Both buffer and cardioplegic solution perfusate were oxygenated with a 95% O₂, 5% CO₂ gas mixture.

MR Imaging

All imaging examinations were performed with an Omega CSI 4.7-T nuclear MR spectrometer (GE Medical Systems, Fremont, Calif) equipped with S-150 Accustar shielded gradients. A home-built loop-gap RF coil (31 mm in diameter) tuned to 200.08 MHz (proton resonance) was used for imaging. The coil was wrapped around a closed-end, cylindric acrylic bathing chamber in which the heart was suspended.

Inversion of myocardial water spins in the imaging section along with all myocardium on its apical side was achieved with a selective 180° pulse (Fig 3). High uniformity of the inversion section was achieved by using a symmetric sine RF pulse spanning 8π radians. The large number of sinc lobes created a sharp transition between the inverted and noninverted myocardium, reduced sidelobe excitation, and improved inversion efficiency.

Figure 3.

Pulse sequence timing.
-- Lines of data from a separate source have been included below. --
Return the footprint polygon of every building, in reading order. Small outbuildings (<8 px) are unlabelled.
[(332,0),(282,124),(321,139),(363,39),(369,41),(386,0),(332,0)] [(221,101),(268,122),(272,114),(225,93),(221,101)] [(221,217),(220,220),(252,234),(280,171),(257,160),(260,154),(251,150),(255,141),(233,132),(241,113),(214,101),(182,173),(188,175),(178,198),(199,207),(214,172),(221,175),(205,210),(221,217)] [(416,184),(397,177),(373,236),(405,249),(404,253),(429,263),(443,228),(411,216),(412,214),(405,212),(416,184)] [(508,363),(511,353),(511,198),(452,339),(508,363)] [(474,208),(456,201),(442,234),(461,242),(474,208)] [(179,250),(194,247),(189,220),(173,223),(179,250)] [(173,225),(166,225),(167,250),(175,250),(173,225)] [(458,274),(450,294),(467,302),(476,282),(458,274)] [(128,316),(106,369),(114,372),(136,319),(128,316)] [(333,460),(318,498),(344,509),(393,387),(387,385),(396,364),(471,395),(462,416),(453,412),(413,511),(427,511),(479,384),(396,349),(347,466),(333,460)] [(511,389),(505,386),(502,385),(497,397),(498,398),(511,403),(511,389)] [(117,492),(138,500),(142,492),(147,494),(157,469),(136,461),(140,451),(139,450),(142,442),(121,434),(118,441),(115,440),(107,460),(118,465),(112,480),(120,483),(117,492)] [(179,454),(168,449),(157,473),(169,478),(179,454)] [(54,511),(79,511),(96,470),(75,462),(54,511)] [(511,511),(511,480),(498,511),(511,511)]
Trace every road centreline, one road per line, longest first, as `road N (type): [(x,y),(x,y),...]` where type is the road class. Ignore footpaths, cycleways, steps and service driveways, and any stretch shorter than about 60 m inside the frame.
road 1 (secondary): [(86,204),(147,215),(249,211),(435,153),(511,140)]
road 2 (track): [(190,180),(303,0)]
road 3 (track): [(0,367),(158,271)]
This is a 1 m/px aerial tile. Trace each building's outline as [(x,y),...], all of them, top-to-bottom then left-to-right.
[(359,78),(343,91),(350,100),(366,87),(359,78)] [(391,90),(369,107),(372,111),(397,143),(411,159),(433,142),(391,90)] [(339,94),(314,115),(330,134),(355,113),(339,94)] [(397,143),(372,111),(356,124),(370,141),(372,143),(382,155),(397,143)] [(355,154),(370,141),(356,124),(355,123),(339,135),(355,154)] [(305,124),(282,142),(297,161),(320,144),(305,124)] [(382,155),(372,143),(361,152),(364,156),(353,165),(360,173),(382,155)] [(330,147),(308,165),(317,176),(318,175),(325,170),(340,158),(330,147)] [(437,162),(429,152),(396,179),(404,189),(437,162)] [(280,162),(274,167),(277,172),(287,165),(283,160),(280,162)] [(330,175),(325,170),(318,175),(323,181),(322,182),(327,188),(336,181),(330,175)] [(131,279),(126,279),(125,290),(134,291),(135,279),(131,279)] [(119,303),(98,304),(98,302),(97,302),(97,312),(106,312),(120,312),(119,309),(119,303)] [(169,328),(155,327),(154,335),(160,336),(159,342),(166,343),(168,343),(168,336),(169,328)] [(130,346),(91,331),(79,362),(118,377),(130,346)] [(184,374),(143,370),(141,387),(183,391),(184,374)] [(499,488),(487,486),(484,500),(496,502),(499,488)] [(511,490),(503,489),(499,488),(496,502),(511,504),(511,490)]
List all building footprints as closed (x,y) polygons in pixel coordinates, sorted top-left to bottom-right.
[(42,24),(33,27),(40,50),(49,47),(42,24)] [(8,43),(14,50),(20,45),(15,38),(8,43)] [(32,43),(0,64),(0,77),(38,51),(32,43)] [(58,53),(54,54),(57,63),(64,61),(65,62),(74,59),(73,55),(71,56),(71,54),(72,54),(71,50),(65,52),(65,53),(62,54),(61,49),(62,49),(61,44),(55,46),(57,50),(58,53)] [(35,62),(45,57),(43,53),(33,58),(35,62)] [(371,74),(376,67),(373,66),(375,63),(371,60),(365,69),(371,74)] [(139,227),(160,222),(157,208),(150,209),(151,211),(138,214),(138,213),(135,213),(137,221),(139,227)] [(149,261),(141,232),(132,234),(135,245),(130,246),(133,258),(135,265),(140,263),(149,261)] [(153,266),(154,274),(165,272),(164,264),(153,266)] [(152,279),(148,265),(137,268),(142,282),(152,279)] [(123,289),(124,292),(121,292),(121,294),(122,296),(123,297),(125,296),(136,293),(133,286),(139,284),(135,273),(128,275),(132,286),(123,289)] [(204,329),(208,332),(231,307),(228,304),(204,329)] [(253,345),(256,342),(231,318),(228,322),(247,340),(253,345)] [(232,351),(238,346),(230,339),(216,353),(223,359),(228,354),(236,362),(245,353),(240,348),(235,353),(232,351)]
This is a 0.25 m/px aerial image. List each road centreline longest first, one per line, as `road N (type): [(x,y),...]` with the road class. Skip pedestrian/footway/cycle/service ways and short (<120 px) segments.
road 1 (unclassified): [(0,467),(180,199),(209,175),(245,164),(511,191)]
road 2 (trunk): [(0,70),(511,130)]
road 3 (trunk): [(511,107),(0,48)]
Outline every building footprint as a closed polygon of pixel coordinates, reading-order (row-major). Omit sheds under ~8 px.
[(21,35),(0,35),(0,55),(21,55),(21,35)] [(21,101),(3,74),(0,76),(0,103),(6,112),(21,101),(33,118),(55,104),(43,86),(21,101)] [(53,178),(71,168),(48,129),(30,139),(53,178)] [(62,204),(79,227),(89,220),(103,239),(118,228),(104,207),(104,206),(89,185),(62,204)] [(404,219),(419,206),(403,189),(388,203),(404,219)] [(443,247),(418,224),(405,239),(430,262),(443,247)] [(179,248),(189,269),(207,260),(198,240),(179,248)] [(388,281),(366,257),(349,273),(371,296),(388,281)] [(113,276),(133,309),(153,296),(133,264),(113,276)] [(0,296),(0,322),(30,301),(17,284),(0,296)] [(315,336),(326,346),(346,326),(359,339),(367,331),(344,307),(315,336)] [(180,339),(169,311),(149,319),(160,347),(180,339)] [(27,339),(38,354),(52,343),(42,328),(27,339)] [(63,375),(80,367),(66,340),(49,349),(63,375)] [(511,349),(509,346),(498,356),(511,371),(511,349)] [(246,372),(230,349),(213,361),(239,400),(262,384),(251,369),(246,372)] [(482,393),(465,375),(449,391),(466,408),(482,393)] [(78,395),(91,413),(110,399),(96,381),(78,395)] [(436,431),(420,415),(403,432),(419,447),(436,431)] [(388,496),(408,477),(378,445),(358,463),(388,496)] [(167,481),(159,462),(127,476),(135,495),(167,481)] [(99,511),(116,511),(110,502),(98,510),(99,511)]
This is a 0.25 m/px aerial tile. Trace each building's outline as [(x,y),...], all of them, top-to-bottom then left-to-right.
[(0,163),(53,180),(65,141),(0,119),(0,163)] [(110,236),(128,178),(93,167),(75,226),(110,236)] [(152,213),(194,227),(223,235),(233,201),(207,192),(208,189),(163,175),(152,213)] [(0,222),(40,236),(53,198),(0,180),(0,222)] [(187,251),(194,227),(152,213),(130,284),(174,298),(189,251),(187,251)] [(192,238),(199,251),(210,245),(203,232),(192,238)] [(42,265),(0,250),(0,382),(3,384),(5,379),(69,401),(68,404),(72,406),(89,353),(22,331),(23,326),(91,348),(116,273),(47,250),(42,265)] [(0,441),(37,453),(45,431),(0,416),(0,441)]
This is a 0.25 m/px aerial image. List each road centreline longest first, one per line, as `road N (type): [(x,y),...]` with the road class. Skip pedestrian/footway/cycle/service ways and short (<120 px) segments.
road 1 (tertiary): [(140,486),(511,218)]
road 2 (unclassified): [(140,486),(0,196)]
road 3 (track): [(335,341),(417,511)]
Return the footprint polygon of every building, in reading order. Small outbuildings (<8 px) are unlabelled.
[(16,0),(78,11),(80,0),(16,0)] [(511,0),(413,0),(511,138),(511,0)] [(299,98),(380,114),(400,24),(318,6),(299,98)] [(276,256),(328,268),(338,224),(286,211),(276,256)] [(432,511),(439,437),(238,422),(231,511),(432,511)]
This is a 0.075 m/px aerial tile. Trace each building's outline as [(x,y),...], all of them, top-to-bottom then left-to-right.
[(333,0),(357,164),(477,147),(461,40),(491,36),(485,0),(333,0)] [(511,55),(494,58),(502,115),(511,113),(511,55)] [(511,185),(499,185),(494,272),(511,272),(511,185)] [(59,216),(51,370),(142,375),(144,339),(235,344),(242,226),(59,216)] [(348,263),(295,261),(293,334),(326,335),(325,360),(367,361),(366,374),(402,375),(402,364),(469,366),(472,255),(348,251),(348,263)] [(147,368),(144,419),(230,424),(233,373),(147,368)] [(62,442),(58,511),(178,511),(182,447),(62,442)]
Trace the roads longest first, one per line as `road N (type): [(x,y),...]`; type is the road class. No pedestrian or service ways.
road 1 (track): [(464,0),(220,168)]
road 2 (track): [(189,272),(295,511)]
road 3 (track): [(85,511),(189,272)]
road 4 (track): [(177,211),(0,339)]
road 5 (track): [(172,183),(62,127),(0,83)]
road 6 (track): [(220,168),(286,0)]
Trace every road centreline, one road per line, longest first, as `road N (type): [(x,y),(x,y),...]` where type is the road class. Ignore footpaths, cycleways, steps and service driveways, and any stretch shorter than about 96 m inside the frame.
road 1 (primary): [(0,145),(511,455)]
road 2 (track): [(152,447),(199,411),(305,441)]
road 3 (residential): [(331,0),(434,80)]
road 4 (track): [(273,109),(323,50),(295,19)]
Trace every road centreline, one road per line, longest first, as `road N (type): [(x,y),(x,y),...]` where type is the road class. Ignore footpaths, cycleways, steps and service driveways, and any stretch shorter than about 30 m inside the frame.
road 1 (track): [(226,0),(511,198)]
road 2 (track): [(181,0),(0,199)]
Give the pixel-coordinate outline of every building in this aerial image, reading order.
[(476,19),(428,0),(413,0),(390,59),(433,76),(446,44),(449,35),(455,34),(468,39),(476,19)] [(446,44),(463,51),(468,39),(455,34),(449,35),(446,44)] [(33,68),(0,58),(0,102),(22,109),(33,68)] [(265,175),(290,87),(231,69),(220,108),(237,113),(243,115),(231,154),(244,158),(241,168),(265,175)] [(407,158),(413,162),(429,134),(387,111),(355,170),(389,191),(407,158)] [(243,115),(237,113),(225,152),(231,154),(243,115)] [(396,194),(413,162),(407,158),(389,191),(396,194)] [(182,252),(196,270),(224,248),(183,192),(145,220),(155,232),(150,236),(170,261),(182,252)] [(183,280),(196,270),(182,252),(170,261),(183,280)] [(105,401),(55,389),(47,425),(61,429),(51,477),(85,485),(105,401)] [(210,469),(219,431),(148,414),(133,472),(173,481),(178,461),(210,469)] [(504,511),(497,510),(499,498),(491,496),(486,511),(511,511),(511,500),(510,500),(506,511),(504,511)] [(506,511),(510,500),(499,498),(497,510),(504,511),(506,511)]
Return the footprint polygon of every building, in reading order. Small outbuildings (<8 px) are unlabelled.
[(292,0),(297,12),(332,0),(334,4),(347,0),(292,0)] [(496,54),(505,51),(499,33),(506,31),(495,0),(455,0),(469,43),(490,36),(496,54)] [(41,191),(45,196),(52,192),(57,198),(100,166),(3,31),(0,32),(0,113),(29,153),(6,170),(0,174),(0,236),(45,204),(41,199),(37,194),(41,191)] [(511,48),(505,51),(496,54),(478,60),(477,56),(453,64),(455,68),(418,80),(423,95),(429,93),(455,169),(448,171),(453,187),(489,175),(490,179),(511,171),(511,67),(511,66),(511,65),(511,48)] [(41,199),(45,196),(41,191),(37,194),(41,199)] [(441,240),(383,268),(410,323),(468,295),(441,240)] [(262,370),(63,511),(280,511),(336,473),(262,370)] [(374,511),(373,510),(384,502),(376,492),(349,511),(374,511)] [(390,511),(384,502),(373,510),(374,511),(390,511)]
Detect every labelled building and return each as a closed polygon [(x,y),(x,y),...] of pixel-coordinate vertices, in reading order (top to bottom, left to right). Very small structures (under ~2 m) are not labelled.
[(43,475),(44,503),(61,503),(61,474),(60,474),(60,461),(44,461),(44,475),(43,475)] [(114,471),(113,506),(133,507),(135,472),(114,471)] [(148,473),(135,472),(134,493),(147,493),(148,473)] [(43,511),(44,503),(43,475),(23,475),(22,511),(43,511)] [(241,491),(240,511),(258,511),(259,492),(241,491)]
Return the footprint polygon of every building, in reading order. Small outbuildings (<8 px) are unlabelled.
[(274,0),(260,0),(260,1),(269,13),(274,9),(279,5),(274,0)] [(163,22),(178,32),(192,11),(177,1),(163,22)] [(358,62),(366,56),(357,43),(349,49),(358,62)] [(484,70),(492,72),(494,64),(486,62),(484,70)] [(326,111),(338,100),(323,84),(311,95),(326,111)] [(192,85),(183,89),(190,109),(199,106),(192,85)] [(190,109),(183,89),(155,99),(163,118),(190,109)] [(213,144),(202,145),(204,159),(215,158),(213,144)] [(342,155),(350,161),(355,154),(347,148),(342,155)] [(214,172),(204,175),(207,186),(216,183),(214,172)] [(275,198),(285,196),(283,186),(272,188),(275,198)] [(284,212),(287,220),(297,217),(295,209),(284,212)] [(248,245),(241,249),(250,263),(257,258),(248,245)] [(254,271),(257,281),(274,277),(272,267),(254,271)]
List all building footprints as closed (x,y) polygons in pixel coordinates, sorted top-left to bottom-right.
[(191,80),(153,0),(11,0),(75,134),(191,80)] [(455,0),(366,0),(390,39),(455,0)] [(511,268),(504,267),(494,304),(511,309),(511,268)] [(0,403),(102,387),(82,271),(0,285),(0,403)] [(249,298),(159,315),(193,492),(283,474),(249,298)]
Imaging is preceeded by slab inversion and a τ_opt-second delay. The RF sinc spans 8π radians to create a selective inversion with a sharp transition and high inversion efficiency. Two T1^app recovery curves demonstrate the enhancement resulting from arterial flow. G_inversion = magnitude of inversion gradient, t = time, τ_opt = optimal inversion time.

Intensity profiles used for T1^app measurements were obtained along the length of a 5 × 5 × 31-mm rectangular volume contained within a short-axis plane, as previously described (12). Selective excitation was accomplished by means of a spin-echo (SE) sequence in which the section-selective pulses (90° and 180°) selected orthogonal planes, the intersection of which determined the refocused rectangular volume. The orientation of the linescan was prescribed from a short-axis image so that both left ventricular free wall and septum were clearly delineated in the profiles. The dimensions of the linescan were chosen so that the volume of sampled myocardium was large enough to provide sufficient signal, yet small enough to minimize partial voluming effects due to left ventricular wall curvature. When preceded by the selective inversion pulse and a variable delay, τ, this linescan protocol facilitated localized rapid acquisition of inversion-recovery T1^app data, with a good SNR.

In addition to the linescan protocol, standard SE imaging preceded by selective inversion was performed to obtain T1^app-weighted images. In this case, the inversion delay was fixed, and one phase-encoding step was acquired per inversion.

Experimental Protocol and Data Acquisition

After isolation and attachment of the heart, the apparatus was inserted into the magnet and a short-axis, midventricular scout plane was chosen. The inversion slab was prescribed and optimized by using a long-axis profile that avoided the intensity standard and contained mostly myocardium. Figure 4 shows a typical long-axis image through the left ventricle and intensity standard without and with the preinversion pulse (a 90° saturation pulse and short delay were used to prevent enhancement from flow). This procedure was performed for all hearts studied.

Figure 4.

(a) Typical long-axis SE image through the intensity standard. (b) Long-axis image obtained in the same plane 20 msec after application of a 90° saturation pulse, which was used to prevent enhancement from flow. The short-axis imaging plane is indicated. The intensity standard appears bright because it has a T1 of less than 30 msec.

In three hearts, the linescan protocol was used to obtain data verifying the expression for T1^app given in Equation (6). Inversion times were varied from 120 msec to 10 seconds, echo time was 16 msec, a 10-second delay after each acquisition was used for T1 recovery, and two averages were performed. The image bandwidth was 40 kHz, the field of view was 60 mm, and 128 points were sampled for a resolution of 0.47 mm along the profile. Both imaging RF pulses were symmetric sinc pulses spanning 4π radians to minimize sidelobe excitation. Nineteen profiles were collected at approximately nine to 13 flow rates, ranging from 0.5 to 6 mL/min/g. Total time for one T1^app estimate was 8.5 minutes, and nine to 11 estimates were made at varied flow in each heart.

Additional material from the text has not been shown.